### Try it
Go through the material and copy every line in which "Left" appears.

----

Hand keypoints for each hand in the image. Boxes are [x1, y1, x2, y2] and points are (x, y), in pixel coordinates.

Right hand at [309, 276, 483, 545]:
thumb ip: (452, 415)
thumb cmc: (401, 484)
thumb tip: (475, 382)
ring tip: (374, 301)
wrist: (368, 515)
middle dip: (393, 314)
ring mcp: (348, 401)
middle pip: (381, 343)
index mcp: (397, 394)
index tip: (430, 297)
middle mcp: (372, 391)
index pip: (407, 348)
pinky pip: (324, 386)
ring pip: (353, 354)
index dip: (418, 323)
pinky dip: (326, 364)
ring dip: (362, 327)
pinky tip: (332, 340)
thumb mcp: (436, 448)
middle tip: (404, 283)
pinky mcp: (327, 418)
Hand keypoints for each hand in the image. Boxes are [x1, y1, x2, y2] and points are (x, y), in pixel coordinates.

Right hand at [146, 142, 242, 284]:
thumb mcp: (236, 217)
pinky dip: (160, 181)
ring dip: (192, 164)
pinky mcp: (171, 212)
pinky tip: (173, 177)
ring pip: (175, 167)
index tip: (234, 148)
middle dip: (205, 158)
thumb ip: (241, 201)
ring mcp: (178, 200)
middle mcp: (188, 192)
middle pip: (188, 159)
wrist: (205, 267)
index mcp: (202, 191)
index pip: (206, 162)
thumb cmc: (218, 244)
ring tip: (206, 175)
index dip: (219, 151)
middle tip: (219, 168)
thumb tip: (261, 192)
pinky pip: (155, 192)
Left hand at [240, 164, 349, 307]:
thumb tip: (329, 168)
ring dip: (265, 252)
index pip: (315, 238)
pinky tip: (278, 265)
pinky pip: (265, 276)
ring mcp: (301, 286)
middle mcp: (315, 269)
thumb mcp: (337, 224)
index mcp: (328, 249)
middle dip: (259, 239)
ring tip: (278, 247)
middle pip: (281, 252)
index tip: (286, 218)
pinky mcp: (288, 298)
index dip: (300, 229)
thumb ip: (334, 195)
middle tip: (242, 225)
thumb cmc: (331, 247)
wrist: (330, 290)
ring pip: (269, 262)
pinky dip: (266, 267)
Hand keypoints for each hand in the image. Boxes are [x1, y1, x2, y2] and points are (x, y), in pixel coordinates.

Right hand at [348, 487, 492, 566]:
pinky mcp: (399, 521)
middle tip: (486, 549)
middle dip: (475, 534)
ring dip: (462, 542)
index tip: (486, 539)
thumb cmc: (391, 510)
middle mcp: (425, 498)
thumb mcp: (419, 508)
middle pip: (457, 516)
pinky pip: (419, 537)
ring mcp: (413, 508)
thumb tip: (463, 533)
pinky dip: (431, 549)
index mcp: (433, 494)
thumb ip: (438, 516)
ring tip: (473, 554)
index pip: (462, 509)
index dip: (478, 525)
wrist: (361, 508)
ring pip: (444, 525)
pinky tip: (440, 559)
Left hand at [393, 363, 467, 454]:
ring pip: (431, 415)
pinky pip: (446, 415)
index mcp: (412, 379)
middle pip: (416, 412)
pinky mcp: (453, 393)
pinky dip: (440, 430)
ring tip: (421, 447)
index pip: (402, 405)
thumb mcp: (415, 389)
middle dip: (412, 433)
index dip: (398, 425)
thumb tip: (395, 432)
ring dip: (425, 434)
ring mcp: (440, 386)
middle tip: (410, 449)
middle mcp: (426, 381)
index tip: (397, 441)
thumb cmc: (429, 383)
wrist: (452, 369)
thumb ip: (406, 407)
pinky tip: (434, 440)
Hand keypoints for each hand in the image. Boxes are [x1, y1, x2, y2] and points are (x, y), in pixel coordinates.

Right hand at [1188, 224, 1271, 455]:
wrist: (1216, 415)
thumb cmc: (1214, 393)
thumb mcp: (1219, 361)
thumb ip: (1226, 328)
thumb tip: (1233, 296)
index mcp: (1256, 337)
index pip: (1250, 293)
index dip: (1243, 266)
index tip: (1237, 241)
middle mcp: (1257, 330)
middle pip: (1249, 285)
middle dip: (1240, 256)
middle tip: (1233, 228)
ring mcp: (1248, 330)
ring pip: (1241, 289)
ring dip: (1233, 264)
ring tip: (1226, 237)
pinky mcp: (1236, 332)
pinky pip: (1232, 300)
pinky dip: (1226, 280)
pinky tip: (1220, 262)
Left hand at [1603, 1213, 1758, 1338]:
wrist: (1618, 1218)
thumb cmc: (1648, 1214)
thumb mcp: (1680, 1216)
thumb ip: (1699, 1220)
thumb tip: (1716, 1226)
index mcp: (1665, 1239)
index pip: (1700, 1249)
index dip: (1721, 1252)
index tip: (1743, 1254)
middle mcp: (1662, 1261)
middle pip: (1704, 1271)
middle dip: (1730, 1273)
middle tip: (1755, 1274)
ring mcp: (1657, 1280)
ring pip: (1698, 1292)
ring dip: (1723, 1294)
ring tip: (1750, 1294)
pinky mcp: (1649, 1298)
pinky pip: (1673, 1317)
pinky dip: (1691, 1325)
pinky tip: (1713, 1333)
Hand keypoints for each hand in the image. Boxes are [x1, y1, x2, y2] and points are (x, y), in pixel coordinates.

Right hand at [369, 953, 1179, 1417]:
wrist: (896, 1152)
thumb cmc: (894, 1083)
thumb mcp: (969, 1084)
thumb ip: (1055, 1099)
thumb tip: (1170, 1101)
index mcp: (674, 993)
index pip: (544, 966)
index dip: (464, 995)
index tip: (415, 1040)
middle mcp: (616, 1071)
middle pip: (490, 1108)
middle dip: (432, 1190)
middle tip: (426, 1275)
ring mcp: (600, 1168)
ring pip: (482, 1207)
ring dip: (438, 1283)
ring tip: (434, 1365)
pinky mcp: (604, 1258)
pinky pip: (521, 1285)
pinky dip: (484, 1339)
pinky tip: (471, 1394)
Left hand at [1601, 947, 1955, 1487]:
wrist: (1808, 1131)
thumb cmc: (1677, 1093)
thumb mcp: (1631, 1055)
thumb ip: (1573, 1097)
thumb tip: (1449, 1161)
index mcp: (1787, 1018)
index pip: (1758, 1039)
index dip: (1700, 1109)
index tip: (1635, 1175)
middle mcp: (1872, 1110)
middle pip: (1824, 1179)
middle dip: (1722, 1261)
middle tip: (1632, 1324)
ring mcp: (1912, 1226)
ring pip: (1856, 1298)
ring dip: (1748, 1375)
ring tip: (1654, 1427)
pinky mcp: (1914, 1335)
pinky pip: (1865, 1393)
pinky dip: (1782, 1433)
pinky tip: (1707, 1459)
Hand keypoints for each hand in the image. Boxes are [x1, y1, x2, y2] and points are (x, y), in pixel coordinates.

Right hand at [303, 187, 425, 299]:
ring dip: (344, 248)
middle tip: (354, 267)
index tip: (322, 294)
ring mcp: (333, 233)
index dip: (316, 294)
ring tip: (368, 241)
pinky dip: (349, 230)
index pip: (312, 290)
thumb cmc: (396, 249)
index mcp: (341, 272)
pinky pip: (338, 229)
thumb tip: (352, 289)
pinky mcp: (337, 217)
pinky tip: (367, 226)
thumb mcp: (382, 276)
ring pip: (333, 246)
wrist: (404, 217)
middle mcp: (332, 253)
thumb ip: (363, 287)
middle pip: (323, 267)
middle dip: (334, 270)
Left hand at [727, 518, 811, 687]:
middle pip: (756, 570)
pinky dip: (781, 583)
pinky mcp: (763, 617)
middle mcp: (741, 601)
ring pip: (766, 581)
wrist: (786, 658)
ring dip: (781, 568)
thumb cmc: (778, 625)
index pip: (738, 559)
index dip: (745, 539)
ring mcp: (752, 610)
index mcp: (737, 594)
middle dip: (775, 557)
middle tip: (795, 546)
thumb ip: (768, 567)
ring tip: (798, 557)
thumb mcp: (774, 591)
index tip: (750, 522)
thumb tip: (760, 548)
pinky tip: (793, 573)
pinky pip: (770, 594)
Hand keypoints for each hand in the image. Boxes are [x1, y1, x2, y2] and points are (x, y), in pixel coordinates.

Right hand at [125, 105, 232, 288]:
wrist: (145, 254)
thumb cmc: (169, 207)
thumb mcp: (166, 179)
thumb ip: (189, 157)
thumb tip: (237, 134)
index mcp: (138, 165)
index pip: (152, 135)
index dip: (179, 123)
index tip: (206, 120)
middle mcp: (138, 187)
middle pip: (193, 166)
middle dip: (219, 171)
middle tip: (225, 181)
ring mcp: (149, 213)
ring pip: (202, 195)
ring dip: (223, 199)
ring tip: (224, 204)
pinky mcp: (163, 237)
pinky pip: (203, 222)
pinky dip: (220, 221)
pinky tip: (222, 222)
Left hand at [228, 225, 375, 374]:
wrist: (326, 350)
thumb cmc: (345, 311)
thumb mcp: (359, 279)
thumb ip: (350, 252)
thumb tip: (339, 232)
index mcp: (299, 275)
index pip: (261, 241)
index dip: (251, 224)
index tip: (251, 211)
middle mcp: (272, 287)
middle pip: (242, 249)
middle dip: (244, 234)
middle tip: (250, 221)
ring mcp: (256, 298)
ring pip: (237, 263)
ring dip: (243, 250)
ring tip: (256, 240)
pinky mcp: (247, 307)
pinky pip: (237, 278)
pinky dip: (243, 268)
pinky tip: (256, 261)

----

### Response for this exercise
Left hand at [240, 164, 349, 307]:
Left hand at [393, 363, 467, 454]:
Left hand at [1603, 1213, 1758, 1338]:
Left hand at [1601, 947, 1955, 1487]:
Left hand at [727, 518, 811, 687]:
Left hand at [228, 225, 375, 374]:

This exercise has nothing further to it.